ACTIVITY:
Which lines of the data contain the string "التركيب"? Copy every one.

[Page-level text extractions]
──────
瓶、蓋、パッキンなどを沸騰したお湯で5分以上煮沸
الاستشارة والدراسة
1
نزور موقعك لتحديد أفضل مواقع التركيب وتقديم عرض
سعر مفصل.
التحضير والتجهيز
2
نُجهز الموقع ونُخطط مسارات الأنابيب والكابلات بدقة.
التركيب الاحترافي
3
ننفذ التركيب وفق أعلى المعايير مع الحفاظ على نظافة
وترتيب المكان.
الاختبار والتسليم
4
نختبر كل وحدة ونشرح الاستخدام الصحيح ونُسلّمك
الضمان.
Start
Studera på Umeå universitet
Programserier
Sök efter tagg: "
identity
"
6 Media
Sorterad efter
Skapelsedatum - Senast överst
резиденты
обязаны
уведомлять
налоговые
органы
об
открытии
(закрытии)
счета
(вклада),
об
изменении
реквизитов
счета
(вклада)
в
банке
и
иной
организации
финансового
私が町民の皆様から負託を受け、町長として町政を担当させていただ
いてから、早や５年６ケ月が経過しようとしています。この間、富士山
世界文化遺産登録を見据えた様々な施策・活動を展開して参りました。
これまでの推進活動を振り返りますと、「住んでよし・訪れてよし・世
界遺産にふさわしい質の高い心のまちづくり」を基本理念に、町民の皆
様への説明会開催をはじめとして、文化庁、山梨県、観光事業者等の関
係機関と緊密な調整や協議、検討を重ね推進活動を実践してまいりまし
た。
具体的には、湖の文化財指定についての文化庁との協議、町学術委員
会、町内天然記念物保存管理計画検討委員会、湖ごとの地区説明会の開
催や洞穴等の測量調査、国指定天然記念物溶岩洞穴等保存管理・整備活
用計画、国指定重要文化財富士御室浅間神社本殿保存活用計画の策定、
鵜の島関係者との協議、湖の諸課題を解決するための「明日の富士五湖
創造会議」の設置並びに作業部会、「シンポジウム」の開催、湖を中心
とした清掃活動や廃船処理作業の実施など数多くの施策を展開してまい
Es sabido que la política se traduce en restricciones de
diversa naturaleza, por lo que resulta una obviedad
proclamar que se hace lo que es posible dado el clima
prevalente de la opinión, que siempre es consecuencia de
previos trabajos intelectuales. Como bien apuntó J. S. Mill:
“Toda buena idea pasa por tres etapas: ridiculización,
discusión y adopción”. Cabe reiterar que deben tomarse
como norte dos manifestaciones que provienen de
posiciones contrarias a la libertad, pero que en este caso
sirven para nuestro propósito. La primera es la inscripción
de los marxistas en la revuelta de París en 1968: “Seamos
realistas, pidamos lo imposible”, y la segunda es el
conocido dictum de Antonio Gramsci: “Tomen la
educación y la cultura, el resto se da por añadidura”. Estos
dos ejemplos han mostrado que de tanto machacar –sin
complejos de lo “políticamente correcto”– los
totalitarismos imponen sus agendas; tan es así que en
──────
SOLUTION TO THIS EXERCISE:
نزور موقعك لتحديد أفضل مواقع التركيب وتقديم عرض
التركيب الاحترافي
ننفذ التركيب وفق أعلى المعايير مع الحفاظ على نظافة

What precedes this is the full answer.